[Pose landmark coordinates]
--------------------

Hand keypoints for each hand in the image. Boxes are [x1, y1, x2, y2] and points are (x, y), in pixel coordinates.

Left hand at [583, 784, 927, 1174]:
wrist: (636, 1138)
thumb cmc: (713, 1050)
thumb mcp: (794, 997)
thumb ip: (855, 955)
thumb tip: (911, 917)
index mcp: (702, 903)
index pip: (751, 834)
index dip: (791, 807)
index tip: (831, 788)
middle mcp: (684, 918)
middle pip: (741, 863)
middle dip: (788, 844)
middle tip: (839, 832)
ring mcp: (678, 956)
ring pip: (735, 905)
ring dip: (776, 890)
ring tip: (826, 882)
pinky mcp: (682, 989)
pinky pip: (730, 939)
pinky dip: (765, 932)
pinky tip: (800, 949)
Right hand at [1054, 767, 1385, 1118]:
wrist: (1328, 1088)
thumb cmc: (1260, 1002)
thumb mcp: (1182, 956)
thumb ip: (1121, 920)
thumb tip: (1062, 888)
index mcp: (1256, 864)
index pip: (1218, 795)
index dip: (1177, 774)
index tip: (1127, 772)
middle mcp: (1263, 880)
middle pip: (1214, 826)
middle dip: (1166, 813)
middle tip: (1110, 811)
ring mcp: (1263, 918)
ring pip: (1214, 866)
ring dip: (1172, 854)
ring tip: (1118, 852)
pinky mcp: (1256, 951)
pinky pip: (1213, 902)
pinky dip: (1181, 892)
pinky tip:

--------------------

Output the data exactly, from the first line through the line that holds "pinky mcp: (682, 989)", so that no later line appears.

**Written solution**
Hand keypoints for each hand in the image. Boxes are [x1, y1, x2, y2] and points are (x, y), in pixel coordinates.

Left hand at [583, 784, 927, 1174]:
wrist: (636, 1138)
thumb cmc: (713, 1050)
thumb mcp: (794, 997)
thumb ip: (855, 955)
thumb tip: (911, 917)
index mcp: (702, 903)
index pip: (751, 834)
index dip: (791, 807)
index tip: (831, 788)
middle mcp: (684, 918)
middle pip: (741, 863)
middle dip: (788, 844)
middle tip: (839, 832)
ring mcp: (678, 956)
ring pip: (735, 905)
ring dip: (776, 890)
ring tip: (826, 882)
pinky mcp: (682, 989)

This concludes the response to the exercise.